Physics final by Cherokee_girl
Light: Particle or Wave?
What is light? Is it a wave, a particle? Both or neither? No one really knows, not even scientists. It's been proved as a both a wave and a particle, but what is it really? I think it's neither and both, but since I cannot come up with evidence to prove it's not, so I'll show it's both.
If light is a particle, then how can we explain the wave-like behavior it's exhibited? It bends around objects in it's path. Thomas Young, a British scientist in the 1800's, proved light was a wave in his double-slit experiment; it consisted of two closely spaced slots and a single light source, the sun. His experiment took what the world knew of particles and tested it. If the particle theory was to hold up, only two clear slots should have shown up; he observed many slits instead, suggesting that light was a wave not a particle. Waves bend around slits, called diffraction, and are viewed as many instead of two. In this same experiment he proved that individual colors have their own wavelengths. Young went on to show how it could be split into the different colors. Wave theories also explained interference and polarization that particle theories could not.

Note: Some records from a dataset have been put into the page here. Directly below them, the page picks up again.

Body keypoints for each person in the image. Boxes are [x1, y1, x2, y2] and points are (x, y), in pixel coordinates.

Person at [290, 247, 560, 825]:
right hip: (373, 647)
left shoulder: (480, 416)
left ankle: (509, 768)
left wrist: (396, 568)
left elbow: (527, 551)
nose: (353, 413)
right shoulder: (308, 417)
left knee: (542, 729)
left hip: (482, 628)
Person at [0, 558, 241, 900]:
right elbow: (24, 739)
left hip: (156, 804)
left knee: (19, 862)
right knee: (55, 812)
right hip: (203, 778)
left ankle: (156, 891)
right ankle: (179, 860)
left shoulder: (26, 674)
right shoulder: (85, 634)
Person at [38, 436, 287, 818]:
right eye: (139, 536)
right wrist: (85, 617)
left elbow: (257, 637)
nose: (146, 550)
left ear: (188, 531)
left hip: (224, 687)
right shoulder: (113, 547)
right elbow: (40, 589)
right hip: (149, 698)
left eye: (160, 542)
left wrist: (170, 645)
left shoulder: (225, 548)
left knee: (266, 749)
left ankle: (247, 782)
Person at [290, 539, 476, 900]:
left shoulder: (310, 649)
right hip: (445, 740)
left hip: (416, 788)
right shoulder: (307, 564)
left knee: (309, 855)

But if light is a wave how does one explain it's particle-like activities? Particle theory could explain reflection, reflection, and experiments in radiation. If light is made of particles, then it should work in straight lines. Take a shadow for instance; your shadow is formed by the blockage of light by your body. If light was a wave, it would travel around you, therefore not giving you a shadow. It doesn't though, showing it is a particle. Light particles are often described as being a photon or quantum. Photons were found by a German physicist, Max Planck, in the 1900's and are tiny packets of light energy that are unlike traditional particles; they do not have a defined volume in space. He had a problem that disproved part of the wave theory. That part predicted that small wavelengths should be accompanied by a large intensity; Planck proved that, in a black-body radiation experiment, wavelengths are small with the intensity and energy output also small. This, plus evidence from previous theories and experiments, told scientists that light was both a wave and a particle.

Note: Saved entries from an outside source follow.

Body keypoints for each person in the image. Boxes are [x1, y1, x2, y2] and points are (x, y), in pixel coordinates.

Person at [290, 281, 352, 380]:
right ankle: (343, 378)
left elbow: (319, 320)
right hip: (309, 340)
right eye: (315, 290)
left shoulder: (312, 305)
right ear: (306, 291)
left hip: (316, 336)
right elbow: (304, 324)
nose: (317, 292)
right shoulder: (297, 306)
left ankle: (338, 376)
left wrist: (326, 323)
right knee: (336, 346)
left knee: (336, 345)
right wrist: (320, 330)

But the wave-particle duality theory. developed in 1924 by Louis de Broglie, says that light can travel in both wave- and particle-like ways. He said that photons have mass and travel along a wave. This combination of the wave and particle theories is generally accepted now as an explanation for how light travels. A true explanation depends on our experiment and its purpose. If you are looking for waves, that's what you'll get; if your looking for particles, you'll get particles instead. Wave-particle duality explains the many behaviors of light that fits into the wave theory, also into the particle theory, as well as vica versa.
So, what is light? It's not completely a wave and it's not totally a particle either. So what is it? I think it is both, as suggested by the wave-particle duality theory. It acts like both, so it has to be either both or neither in my mind. But that's just what I think. Light is a wave and a particle or neither.